On Thursday, Facebook announced that their artificial intelligence software detects 94.7% of the hate speech that gets taken down from their website. 

Facebook’s chief technology officer, Mike Schroepfer, said in a blog post that this number was 80.5% last year and just 24% in 2017. 

Even though Facebook employs thousands of people to moderate their content and take down any fake posts, photos, or videos, humans alone cannot meet the challenge. Facebook, along with Twitter and TikTok, relies on artificial intelligence, where algorithms improve automatically through experience.

Schropfer said, “A central focus of Facebook’s AI efforts is deploying cutting-edge machine learning technology to protect people from harmful content.”  He added, “Our goal is to spot hate speech, misinformation, and other forms of policy-violating content quickly and accurately, for every form of content, and for every language and community around the world.”
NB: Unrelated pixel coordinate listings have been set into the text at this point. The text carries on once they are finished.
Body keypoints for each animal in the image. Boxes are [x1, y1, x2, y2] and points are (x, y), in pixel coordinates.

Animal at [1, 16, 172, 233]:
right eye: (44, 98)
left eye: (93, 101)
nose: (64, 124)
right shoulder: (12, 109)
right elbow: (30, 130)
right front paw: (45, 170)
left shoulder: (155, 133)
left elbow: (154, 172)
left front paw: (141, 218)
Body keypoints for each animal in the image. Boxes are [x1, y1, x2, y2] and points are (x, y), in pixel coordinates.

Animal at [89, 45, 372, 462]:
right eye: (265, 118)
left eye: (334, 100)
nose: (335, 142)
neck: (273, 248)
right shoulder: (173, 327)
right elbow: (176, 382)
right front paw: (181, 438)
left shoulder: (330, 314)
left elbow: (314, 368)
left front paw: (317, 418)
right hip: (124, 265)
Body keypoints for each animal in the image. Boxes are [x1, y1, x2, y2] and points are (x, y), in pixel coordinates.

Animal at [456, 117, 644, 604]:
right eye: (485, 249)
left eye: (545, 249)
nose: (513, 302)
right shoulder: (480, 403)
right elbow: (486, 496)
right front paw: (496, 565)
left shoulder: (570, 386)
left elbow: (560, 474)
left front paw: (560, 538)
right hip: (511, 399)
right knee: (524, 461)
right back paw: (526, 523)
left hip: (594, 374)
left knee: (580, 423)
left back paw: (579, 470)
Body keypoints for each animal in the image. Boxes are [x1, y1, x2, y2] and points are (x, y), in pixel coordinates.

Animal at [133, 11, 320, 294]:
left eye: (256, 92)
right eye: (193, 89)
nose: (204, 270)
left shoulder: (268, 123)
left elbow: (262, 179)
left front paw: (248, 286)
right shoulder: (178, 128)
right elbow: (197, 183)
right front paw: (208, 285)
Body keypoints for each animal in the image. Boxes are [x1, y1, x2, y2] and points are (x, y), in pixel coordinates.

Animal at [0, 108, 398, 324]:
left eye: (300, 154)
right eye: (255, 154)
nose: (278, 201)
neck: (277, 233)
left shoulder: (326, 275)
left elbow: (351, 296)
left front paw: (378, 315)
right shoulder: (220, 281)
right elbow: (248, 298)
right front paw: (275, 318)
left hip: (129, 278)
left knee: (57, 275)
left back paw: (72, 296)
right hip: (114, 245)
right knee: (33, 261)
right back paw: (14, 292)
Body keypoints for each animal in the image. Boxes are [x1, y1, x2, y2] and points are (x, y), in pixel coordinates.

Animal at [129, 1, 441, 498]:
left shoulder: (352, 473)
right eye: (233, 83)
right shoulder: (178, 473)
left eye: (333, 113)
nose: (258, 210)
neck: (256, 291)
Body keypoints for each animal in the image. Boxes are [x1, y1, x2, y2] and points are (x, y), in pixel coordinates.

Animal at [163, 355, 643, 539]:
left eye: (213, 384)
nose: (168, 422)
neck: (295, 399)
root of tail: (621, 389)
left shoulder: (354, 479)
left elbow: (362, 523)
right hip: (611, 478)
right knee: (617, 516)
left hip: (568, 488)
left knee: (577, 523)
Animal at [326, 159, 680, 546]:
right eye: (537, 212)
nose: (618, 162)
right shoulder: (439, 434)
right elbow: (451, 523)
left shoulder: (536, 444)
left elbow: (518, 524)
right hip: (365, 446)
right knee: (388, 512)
However, Facebook’s AI software still fails to detect some posts that break the rules, such as photos with underlying messages or posts with sarcasm and slang, in which case humans are required to detect and take down the posts.

Facebook said it is installed two new AI technologies to help with locating hate speech. One is “Reinforced Integrity Optimizer” which “learns from real online examples and metrics instead of an offline dataset” and the second is “Linformer” which allows Facebook to use “complex language understanding models that were previously too large and unwieldly to work at scale.” 
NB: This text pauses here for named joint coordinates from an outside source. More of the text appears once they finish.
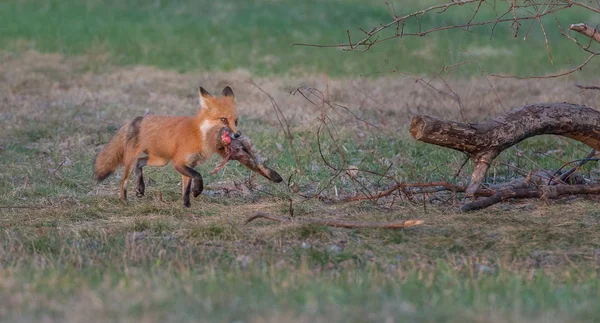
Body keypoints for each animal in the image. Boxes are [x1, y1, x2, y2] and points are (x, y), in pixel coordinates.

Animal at [93, 86, 282, 208]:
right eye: (223, 120)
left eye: (236, 121)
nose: (237, 135)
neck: (200, 135)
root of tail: (136, 118)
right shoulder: (179, 163)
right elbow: (198, 177)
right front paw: (198, 191)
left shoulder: (188, 164)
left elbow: (186, 188)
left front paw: (186, 206)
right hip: (133, 162)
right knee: (123, 181)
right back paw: (124, 201)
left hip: (160, 160)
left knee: (140, 163)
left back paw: (140, 187)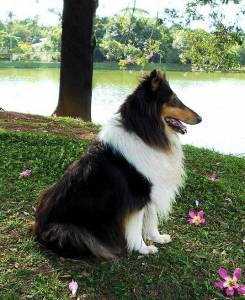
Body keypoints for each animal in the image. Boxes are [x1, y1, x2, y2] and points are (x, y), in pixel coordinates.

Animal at [32, 70, 201, 260]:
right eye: (173, 100)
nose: (200, 118)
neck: (144, 133)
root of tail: (38, 231)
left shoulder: (151, 191)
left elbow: (151, 220)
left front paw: (157, 238)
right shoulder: (137, 196)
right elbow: (136, 227)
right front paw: (143, 248)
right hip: (68, 231)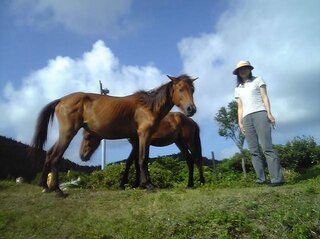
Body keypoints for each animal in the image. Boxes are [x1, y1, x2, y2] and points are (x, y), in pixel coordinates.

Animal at [33, 74, 198, 196]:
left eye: (192, 89)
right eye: (180, 89)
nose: (191, 109)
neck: (148, 106)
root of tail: (61, 100)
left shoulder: (139, 139)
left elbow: (134, 161)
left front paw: (137, 184)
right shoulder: (144, 135)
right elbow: (142, 159)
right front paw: (148, 185)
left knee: (50, 153)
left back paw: (45, 186)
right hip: (68, 132)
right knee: (56, 156)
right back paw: (57, 190)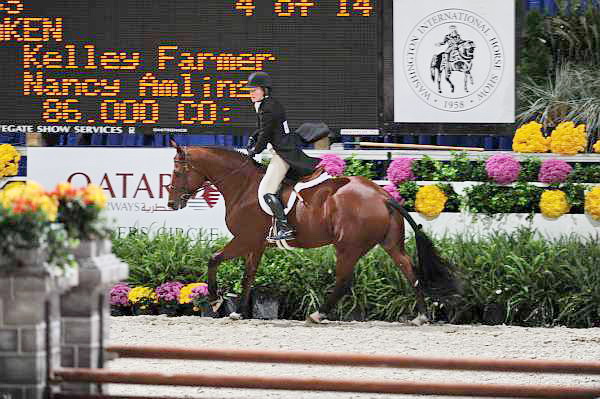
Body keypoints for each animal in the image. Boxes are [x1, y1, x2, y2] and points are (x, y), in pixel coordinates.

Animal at [168, 144, 460, 324]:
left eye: (178, 171)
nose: (172, 203)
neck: (243, 186)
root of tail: (382, 195)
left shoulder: (245, 239)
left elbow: (214, 259)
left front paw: (216, 301)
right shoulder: (256, 244)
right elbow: (248, 276)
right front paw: (238, 312)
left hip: (348, 247)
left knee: (344, 280)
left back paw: (318, 314)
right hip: (390, 244)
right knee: (410, 271)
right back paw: (421, 316)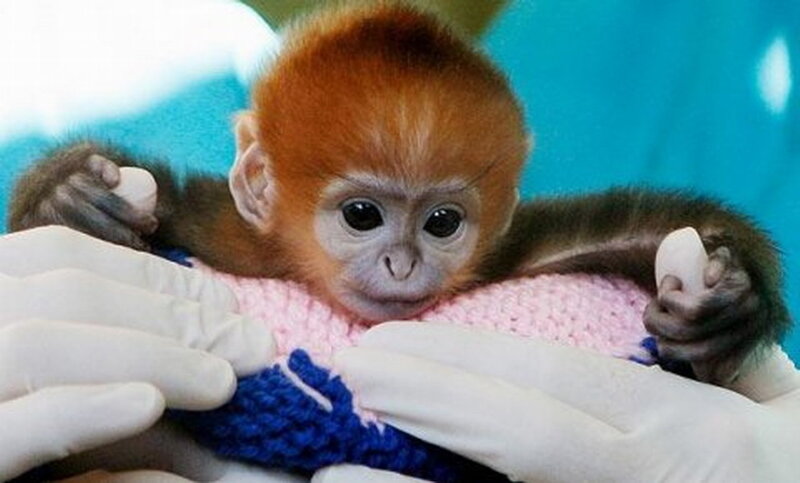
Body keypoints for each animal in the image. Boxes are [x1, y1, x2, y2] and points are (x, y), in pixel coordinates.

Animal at [7, 1, 790, 385]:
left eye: (442, 222)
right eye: (363, 215)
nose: (402, 264)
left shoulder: (513, 254)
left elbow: (614, 229)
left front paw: (733, 305)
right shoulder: (225, 231)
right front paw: (68, 197)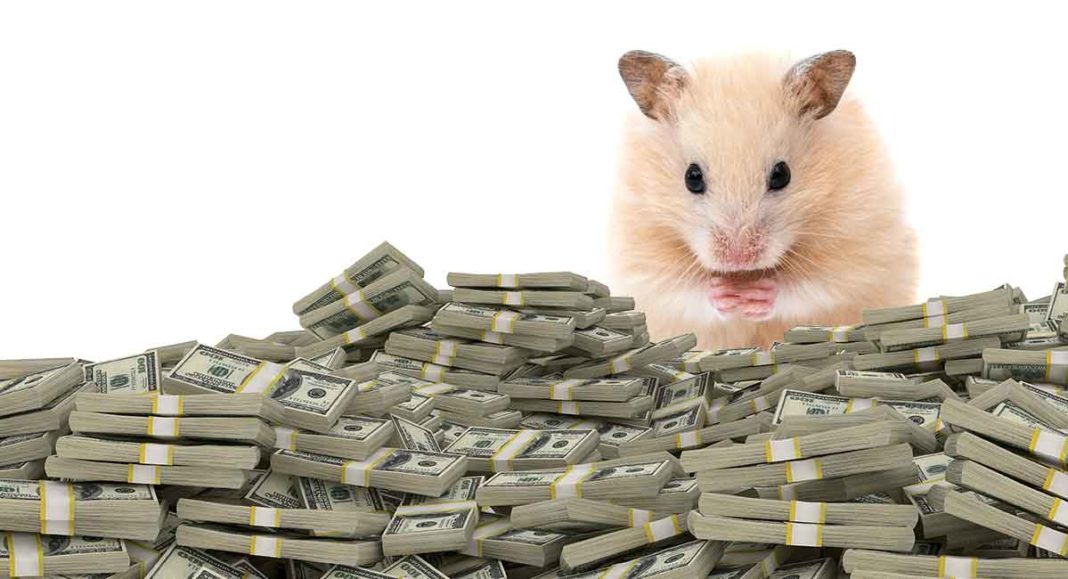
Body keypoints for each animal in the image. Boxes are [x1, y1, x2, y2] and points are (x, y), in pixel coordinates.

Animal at [609, 50, 917, 349]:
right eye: (692, 177)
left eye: (782, 174)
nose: (739, 259)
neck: (745, 275)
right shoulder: (643, 255)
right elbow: (682, 289)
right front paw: (725, 293)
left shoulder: (855, 248)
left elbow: (810, 286)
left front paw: (756, 295)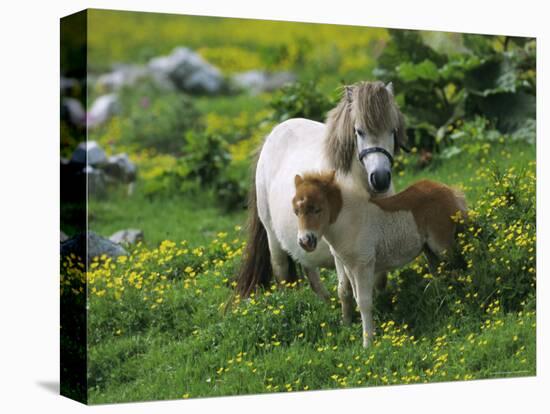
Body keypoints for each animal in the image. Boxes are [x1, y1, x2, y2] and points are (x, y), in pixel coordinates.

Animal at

Schroeper said they use these two AI technologies to analyze Facebook and Instagram content in different countries globally. 

In October, Facebook said they were updating their hate speech policy to take down any content which denies or spreads misinformation about the Holocaust. However, India spreads a vast amount of hate on platforms such as Instagram, Facebook, and WhatsApp, mostly targeting Pakistanis and minorities in their own country, including Muslims. 

In May, a top UN official voiced concerns over “increased hate speech and discrimination” in India against minorities, following the implementation of the Citizenship Amendment Act, under which India granted citizenship to all non-Muslim minorities who migrated from Afghanistan, Pakistan and Bangladesh till December 31, 2014. 

The discrimination against Muslims is “contrary to India’s obligations under international human rights law, in particular on non-discrimination,” the UN official added. Additionally, he encouraged the Indian government to follow international standards of non-discrimination and to combat the rise of hate speech through messages of inclusion and respect, which the government has clearly failed to do. 

Much of the hate speech India is spreading is not being taken down from these websites, which raises the question: why aren’t the same hate speech policies being implemented in India?